Washington and its suburbs lost more than 14,000 jobs in the 12 months ended November 1990, the most dramatic decline since the recession of the early 1980s. But while private industry and the federal government contracted, local and state governments expanded their payrolls, according to a report released yesterday to area officials.

The Metropolitan Washington Council of Governments, as part of a gloomy assessment of the economic health of this region, reported that there were 10,400 more people working in local and state government jobs in the District and its suburbs in November 1990 than there were a year earlier.

That finding -- which caught local government officials by surprise -- actually could be just another manifestation of the area's economic downturn, said Robert E. Griffiths, director of information resources for the regional organization. He said that government work may have become more appealing because of declining opportunities elsewhere.

"Public sector employment became much more attractive," he said, noting that a real estate agent or an architectural engineer without private work now might consider a government job. Griffiths also suggested that officials running departments in area counties and states foresaw hiring freezes and rushed to fill vacancies.

Both Maryland and Virginia imposed hiring freezes last fall, and some local governments, such as Prince George's County, have started to lay off workers.

Those actions are not reflected in the numbers released yesterday.

The report, based on information supplied by the D.C. Department of Employment Services, includes all public sector workers, both full time and part time, as well as teachers.

According to the report, the District saw an increase of 1,700 workers, to 57,200 in November 1990. Comparable data showed an increase of 3,100 state and local jobs in the Maryland suburbs for the 12 months ending September 1990, and an increase of 4,700 jobs for the same period in the Virginia suburbs.

Officials in some counties questioned the report's hypothesis that government work has become more attractive.

"We have always been competitive with the private sector," said William Mitchell, chief of the Montgomery County Employment Division. While some jobs, such as nursing positions, are hard to fill, the county has not had trouble attracting workers, he said.

He added that dramatic increases in the county's student enrollments led to the hiring of more teachers.

Other officials said that local governments are doing more because of increases in the region's population and because they now offer services once provided by the federal government.

According to the report, the biggest job loss occurred in the construction industry, a drop of 17,600 jobs in one year.

The federal government saw a drop of 4,400 jobs, which Griffiths attributed to a winding down in the U.S. Census.

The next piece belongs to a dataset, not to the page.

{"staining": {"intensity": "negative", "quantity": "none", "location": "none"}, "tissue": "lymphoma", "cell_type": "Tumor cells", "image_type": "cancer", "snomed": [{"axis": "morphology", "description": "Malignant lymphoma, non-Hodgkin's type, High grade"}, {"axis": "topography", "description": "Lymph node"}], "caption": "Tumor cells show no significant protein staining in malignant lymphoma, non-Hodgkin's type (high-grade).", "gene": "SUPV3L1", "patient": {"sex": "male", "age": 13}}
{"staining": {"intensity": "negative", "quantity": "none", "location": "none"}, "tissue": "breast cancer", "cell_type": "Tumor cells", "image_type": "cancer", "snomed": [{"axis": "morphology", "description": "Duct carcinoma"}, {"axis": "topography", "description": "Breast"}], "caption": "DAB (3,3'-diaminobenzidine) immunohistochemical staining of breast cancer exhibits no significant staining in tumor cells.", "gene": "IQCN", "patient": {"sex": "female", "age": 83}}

One of the more troubling aspects of the report, Griffiths said, was a flattening out in service jobs -- an increase of just 1,200. He noted that in the mid-1980s, there was an addition of 30,000 to 40,000 service jobs each month.

"Your report is very troubling . . . and there is no prescription for the future," said D.C. Council member Jim Nathanson (D-Ward 3), who was elected chairman of COG yesterday.

Griffiths noted that there have been worse times in the Washington area. He said that during the 1981-82 recession, Washington lost 24,300 jobs. He said the area recovered, adding 655,000 jobs between 1982 and 1990.

Also released yesterday was a report showing that new commercial construction in the Washington region declined during the third quarter of 1990 by 193,000 square feet.

Montgomery led the area in construction, with nearly 1.1 million square feet underway, followed by the District, Prince George's and Fairfax.

Montgomery's development includes construction of a massive parking garage at the site of the future Glenmont Metro subway station.